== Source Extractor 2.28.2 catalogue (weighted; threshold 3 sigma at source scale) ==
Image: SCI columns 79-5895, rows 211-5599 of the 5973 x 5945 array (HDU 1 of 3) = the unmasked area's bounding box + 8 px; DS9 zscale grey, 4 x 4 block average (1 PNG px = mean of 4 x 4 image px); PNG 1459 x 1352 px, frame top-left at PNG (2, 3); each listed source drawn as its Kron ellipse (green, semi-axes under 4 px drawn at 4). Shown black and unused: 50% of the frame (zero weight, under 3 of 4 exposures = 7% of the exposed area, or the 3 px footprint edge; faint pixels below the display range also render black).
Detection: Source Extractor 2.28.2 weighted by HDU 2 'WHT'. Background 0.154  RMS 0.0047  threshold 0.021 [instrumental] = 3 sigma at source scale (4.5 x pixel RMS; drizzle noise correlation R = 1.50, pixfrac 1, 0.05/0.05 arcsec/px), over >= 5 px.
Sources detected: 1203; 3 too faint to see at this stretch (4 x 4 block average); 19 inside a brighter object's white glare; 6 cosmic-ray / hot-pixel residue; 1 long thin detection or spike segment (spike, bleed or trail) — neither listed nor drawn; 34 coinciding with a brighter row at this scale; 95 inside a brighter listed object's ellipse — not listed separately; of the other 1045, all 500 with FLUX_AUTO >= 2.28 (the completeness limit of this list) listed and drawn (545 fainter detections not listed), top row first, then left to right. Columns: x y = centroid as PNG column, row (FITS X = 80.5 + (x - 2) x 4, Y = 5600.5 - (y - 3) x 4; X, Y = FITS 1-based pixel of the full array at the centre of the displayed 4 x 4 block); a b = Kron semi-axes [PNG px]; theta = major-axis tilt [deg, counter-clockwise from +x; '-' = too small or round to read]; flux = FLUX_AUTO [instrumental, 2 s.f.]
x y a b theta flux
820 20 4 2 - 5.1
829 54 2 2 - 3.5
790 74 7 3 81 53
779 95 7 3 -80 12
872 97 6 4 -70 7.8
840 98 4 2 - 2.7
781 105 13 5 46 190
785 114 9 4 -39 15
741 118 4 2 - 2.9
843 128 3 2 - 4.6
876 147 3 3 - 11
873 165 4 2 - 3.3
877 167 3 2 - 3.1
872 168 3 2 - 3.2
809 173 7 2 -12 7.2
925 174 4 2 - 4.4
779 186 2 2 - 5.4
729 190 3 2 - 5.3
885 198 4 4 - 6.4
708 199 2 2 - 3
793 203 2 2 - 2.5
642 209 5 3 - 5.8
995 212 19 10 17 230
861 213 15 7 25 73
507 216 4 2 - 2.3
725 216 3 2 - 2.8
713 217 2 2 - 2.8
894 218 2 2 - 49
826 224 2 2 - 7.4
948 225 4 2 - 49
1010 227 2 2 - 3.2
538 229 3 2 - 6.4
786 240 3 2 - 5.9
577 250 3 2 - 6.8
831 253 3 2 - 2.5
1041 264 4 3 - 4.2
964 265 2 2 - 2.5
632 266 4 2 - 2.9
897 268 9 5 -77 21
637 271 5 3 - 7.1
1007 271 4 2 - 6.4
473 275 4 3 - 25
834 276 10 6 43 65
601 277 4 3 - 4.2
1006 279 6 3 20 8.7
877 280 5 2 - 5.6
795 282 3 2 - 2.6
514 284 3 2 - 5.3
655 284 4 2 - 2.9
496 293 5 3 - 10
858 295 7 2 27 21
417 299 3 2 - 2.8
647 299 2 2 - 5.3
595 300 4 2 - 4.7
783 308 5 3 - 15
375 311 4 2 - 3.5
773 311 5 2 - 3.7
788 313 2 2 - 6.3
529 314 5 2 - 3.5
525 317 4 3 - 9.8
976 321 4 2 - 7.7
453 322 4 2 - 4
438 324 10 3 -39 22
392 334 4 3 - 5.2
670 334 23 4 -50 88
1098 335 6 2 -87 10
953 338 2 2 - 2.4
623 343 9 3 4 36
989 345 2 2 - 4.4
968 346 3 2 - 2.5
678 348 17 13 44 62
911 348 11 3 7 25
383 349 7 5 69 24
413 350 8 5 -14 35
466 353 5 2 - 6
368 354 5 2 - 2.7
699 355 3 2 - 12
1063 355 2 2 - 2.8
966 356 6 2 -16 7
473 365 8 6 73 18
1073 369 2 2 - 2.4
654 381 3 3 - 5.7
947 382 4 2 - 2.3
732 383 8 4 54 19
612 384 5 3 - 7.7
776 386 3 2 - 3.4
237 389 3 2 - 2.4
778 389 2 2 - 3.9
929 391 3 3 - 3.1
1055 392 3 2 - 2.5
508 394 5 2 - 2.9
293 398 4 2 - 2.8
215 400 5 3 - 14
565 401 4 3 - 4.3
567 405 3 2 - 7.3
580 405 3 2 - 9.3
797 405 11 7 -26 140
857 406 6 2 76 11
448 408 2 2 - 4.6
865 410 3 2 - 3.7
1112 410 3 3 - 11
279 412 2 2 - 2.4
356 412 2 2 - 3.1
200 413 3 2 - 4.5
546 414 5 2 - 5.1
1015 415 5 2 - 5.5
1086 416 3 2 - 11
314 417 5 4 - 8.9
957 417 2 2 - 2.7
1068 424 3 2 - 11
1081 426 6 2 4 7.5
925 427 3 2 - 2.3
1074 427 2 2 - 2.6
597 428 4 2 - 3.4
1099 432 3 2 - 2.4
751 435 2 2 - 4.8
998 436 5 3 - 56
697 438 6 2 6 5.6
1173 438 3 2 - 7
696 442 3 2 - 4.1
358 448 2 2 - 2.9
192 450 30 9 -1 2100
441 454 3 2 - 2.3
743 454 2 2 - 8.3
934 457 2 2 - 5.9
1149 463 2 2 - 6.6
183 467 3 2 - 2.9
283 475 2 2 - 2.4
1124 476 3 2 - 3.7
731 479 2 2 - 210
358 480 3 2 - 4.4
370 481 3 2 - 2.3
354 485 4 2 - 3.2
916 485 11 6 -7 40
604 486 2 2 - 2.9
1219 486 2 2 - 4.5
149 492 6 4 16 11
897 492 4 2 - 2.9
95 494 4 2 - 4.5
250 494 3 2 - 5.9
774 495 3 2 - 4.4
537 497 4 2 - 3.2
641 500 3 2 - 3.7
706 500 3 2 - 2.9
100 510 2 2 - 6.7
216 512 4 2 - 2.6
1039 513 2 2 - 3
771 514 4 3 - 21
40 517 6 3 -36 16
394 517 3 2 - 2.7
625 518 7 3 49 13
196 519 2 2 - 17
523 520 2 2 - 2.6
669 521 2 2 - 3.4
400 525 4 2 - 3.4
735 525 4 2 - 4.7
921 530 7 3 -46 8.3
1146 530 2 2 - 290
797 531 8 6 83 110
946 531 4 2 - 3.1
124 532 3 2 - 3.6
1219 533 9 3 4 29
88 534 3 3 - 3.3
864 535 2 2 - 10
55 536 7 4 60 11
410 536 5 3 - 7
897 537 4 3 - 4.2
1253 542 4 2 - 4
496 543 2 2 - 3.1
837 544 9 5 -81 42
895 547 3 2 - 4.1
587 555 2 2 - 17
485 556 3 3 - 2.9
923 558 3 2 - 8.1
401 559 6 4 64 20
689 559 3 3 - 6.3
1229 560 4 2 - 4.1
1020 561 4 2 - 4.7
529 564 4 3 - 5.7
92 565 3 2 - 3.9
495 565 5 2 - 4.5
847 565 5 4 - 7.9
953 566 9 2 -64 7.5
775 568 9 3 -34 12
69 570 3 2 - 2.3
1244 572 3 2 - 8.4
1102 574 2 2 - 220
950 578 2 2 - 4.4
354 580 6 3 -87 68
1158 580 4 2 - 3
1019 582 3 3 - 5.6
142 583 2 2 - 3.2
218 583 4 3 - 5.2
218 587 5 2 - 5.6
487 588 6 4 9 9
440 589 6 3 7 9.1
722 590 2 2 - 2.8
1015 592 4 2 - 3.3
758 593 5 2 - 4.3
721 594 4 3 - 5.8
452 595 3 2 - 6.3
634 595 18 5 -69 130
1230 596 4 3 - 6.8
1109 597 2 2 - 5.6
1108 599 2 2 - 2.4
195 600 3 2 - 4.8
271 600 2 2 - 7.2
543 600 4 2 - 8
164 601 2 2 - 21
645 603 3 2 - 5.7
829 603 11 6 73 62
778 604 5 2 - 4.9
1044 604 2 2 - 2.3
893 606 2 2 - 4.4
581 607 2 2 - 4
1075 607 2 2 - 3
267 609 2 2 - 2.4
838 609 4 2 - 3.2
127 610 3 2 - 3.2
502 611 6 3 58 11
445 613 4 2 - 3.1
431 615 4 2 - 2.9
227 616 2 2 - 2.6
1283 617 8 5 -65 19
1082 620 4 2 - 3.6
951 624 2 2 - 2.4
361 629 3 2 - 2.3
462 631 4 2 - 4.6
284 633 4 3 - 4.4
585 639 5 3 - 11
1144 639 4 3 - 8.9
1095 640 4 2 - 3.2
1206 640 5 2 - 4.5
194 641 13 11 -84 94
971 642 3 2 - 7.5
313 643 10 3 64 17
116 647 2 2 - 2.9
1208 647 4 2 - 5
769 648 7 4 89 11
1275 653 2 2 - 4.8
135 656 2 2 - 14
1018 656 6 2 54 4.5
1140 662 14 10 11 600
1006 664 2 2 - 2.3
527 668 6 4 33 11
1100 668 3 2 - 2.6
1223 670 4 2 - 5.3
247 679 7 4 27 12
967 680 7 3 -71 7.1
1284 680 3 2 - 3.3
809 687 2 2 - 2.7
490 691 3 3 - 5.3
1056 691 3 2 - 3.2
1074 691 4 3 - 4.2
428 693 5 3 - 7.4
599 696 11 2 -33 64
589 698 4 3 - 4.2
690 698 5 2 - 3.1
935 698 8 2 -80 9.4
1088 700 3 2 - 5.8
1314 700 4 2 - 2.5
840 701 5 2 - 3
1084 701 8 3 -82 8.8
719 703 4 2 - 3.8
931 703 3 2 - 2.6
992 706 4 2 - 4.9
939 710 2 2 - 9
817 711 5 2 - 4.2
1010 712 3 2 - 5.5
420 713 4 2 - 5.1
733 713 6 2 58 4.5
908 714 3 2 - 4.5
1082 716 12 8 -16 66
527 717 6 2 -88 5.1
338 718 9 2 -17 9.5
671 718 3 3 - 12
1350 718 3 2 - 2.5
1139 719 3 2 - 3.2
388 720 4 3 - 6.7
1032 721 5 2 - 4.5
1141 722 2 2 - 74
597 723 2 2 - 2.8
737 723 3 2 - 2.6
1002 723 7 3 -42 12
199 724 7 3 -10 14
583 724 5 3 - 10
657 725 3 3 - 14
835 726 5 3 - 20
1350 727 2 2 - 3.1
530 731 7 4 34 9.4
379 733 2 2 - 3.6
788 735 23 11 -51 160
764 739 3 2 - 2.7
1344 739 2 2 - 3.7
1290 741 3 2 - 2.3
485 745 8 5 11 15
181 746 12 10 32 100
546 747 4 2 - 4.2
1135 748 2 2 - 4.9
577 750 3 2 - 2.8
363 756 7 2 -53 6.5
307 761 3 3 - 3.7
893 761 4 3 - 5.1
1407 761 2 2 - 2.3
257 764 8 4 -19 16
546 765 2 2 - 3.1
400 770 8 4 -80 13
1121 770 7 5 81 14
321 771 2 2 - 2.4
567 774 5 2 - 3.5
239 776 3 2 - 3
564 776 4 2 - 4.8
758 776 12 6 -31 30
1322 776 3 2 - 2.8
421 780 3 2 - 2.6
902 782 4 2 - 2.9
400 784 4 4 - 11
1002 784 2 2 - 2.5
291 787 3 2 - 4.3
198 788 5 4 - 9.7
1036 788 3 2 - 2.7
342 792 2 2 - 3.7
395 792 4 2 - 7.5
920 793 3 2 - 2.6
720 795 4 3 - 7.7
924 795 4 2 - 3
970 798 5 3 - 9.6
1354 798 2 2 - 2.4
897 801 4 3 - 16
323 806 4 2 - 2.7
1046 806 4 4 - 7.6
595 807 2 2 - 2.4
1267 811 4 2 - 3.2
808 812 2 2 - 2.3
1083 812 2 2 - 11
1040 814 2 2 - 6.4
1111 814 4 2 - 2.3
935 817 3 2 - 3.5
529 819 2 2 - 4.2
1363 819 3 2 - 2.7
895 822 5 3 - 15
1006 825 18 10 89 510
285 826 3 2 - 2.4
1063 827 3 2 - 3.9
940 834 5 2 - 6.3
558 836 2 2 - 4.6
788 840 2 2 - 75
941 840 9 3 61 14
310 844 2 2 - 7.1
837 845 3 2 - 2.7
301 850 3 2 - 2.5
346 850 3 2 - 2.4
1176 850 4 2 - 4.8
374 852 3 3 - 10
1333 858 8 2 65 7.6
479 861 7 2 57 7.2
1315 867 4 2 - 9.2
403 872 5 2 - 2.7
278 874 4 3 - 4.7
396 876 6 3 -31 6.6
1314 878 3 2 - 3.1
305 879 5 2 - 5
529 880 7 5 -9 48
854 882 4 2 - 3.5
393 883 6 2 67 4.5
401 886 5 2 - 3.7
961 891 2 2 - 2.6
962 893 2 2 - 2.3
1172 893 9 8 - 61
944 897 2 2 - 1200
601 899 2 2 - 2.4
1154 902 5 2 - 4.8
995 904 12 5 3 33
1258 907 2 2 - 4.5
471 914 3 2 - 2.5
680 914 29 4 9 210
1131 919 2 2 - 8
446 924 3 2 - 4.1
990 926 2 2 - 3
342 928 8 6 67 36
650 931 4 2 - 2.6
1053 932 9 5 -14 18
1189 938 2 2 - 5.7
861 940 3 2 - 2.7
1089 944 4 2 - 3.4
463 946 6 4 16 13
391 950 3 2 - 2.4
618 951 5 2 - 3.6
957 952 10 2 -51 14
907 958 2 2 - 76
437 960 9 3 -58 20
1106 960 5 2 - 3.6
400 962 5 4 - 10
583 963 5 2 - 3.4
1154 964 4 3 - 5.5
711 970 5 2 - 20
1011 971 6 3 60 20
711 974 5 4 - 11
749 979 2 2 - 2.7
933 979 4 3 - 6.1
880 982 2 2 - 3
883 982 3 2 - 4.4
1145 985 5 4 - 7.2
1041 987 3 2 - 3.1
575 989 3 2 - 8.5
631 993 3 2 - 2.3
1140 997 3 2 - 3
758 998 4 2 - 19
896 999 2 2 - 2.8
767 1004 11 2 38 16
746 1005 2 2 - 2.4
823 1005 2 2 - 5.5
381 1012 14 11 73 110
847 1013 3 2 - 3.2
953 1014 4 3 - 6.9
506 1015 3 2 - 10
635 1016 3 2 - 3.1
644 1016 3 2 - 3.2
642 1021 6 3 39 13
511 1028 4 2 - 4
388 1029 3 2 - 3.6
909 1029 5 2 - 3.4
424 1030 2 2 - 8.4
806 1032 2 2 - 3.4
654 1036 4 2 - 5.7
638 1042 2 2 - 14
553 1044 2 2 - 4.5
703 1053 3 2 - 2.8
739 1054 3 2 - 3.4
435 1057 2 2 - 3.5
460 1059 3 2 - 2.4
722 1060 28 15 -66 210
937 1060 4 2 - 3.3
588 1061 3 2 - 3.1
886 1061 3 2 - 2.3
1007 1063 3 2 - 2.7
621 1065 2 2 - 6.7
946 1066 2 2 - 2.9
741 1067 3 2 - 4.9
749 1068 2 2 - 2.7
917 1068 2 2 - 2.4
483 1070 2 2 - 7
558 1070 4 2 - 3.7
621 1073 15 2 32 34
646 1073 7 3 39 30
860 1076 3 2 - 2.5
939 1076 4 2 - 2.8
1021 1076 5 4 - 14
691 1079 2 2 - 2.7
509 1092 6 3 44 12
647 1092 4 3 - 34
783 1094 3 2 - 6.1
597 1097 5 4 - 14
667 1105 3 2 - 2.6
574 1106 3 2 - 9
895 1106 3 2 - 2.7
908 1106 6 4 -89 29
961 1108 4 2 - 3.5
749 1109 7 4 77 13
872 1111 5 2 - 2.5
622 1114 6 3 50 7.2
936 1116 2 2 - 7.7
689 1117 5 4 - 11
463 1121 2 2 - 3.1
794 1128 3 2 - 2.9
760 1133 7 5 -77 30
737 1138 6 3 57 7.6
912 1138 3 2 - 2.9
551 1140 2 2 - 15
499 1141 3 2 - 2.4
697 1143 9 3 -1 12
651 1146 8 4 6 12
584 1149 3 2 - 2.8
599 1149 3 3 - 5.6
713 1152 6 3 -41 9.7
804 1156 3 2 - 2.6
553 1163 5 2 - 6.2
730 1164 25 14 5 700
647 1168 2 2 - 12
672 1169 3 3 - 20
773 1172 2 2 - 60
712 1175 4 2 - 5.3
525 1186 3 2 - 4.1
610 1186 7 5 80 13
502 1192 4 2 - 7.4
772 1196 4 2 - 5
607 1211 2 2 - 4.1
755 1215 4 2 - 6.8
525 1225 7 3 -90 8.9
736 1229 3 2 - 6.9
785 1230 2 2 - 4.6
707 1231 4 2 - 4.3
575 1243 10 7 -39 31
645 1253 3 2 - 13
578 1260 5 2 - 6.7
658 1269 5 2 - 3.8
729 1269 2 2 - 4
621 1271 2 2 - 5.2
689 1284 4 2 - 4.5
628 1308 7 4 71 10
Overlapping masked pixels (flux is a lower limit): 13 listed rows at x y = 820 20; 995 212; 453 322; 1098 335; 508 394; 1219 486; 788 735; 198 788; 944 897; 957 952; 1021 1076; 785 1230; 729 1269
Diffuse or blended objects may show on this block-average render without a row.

• _Short task_
Reproduce verbatim the lines of the material from its first line through the line that contains "Detection: Source Extractor", both included.

• _Solved exercise_
== Source Extractor 2.28.2 catalogue (weighted; threshold 3 sigma at source scale) ==
Image: SCI columns 79-5895, rows 211-5599 of the 5973 x 5945 array (HDU 1 of 3) = the unmasked area's bounding box + 8 px; DS9 zscale grey, 4 x 4 block average (1 PNG px = mean of 4 x 4 image px); PNG 1459 x 1352 px, frame top-left at PNG (2, 3); each listed source drawn as its Kron ellipse (green, semi-axes under 4 px drawn at 4). Shown black and unused: 50% of the frame (zero weight, under 3 of 4 exposures = 7% of the exposed area, or the 3 px footprint edge; faint pixels below the display range also render black).
Detection: Source Extractor 2.28.2 weighted by HDU 2 'WHT'. Background 0.154  RMS 0.0047  threshold 0.021 [instrumental] = 3 sigma at source scale (4.5 x pixel RMS; drizzle noise correlation R = 1.50, pixfrac 1, 0.05/0.05 arcsec/px), over >= 5 px.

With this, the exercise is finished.